Being the Further Adventures of The Treasure Seekers
“We are the Bastables—Oswald, Dora, Dicky, Alice, Noel, and h. o. If you want to know why we call our youngest brother h. o. you can jolly well read
The Treasure Seekers,
and find out. We were the Treasure Seekers, and we sought it high and low, and quite regularly, because we particularly wanted to find it. And at last we did not find it, but we were found by a good, kind Indian uncle, who helped Father with his business, so that Father was able to take us all to live in a jolly big red house on Blackheath, instead of in the Lewisham Road, where we lived when we were only poor but honest Treasure Seekers.”

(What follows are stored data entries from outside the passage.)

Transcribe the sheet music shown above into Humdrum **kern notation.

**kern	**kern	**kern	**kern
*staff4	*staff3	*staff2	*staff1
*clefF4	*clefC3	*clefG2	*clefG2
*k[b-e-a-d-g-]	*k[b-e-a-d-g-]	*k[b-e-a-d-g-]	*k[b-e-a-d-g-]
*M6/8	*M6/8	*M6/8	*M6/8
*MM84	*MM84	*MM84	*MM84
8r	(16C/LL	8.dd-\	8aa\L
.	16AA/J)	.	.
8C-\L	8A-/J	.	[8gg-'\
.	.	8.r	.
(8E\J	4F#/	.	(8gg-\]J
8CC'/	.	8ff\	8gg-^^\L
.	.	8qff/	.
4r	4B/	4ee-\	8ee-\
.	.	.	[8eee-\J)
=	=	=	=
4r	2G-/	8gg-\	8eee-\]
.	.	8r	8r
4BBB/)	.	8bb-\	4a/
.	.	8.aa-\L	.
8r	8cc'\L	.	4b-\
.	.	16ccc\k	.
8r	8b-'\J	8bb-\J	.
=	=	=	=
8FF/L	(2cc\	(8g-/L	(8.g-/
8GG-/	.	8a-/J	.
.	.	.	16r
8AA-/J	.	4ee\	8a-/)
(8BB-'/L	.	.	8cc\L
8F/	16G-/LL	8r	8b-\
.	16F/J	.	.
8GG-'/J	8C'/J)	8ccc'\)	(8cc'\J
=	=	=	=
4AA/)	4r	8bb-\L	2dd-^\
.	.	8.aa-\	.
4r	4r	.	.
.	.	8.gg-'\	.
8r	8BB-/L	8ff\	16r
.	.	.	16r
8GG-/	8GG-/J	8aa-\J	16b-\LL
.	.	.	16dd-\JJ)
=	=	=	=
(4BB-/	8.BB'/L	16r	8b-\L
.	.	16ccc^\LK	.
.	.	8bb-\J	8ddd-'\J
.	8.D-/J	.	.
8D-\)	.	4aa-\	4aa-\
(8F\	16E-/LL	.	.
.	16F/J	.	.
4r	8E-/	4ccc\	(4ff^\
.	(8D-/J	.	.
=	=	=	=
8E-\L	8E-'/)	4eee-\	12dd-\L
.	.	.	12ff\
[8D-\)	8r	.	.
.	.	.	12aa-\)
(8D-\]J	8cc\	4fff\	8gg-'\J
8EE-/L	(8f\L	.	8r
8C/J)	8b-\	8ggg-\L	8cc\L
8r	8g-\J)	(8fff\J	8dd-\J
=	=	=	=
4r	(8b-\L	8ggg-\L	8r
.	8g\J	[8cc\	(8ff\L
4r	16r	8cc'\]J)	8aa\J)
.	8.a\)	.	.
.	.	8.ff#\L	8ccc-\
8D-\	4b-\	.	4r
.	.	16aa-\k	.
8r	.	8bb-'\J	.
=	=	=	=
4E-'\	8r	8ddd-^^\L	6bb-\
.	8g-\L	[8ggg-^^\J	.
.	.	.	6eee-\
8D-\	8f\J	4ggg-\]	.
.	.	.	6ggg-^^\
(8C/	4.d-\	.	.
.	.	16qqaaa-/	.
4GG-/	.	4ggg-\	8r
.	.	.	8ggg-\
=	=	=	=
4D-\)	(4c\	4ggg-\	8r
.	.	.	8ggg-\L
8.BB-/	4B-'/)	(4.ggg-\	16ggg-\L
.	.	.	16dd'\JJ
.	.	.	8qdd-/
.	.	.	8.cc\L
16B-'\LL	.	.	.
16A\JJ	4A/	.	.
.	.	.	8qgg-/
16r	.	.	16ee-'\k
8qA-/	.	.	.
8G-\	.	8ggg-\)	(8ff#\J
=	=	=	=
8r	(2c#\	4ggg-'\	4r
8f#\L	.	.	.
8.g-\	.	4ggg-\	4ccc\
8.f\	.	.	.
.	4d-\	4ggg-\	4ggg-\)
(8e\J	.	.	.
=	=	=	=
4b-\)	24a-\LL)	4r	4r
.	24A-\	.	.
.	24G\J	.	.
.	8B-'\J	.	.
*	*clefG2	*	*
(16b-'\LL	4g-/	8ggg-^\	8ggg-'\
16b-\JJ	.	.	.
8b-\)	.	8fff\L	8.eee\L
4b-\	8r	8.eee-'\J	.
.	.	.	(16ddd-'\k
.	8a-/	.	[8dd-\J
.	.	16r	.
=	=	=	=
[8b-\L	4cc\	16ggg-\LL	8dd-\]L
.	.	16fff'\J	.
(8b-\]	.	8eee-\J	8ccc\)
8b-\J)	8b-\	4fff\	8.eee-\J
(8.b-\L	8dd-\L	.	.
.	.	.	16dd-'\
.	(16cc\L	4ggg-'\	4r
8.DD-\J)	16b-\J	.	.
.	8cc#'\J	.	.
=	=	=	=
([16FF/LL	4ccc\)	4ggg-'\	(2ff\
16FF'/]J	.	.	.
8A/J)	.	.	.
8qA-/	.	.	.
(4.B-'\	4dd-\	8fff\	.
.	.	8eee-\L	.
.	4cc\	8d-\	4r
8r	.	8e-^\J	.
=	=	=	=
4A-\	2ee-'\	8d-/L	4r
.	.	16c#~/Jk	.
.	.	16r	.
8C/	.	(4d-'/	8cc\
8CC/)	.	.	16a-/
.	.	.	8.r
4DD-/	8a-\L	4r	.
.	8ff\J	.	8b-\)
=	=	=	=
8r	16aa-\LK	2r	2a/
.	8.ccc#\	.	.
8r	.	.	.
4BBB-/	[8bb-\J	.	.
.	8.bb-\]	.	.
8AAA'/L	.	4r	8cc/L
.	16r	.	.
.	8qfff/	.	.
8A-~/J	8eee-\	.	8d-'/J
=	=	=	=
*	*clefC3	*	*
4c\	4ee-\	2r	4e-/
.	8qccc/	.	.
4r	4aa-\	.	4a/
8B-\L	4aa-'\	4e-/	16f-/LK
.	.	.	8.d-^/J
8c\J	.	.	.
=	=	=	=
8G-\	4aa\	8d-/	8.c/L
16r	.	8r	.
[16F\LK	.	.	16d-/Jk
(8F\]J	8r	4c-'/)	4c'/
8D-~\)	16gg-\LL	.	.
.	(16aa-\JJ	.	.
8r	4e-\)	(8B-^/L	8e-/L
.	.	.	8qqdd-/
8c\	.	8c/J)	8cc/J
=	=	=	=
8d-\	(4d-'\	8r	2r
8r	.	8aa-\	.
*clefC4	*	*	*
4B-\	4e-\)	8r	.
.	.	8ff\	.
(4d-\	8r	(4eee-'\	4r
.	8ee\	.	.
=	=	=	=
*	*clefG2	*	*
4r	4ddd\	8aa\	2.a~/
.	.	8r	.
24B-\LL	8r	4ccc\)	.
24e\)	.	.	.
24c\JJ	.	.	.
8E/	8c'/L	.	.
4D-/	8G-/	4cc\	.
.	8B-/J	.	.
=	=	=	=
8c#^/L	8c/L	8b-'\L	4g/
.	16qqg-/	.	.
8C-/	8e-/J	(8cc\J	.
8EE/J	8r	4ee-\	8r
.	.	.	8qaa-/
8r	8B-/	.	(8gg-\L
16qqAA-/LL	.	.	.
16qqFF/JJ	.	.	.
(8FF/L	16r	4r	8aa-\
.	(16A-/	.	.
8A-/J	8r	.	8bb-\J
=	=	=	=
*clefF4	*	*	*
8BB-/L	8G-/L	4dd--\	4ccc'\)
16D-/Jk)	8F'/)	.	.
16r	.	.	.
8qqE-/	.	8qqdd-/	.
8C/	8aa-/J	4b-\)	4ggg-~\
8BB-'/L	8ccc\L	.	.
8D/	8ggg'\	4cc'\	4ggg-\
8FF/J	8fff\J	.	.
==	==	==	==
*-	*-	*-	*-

In this second novel about the Bastable children, the former Treasure Seekers are joined by the Robber’s two children, Daisy and Denny. The eight children manage to unintentionally get themselves into a major scrape in the very first chapter:
“We had no clothes on to speak of—I mean us boys. We were all wet through. Daisy was in a faint or a fit, or dead, none of us then knew which. And all the stuffed animals were there staring the uncle in the face. Most of them had got a sprinkling, and the otter and the duck-bill brute were simply soaked. And three of us were dark brown. Concealment, as so often happens, was impossible.”
Consequently, they are all exiled to the country home of Albert-Next-Door’s Uncle, there to stay until they “had grown into better children.”
The rest of the novel relates all of the (mis)adventures the children stumble into in their quest to be good.
Caution:
Chapter 5 contains one instance of the offensive “n” word to describe how hard the children are working.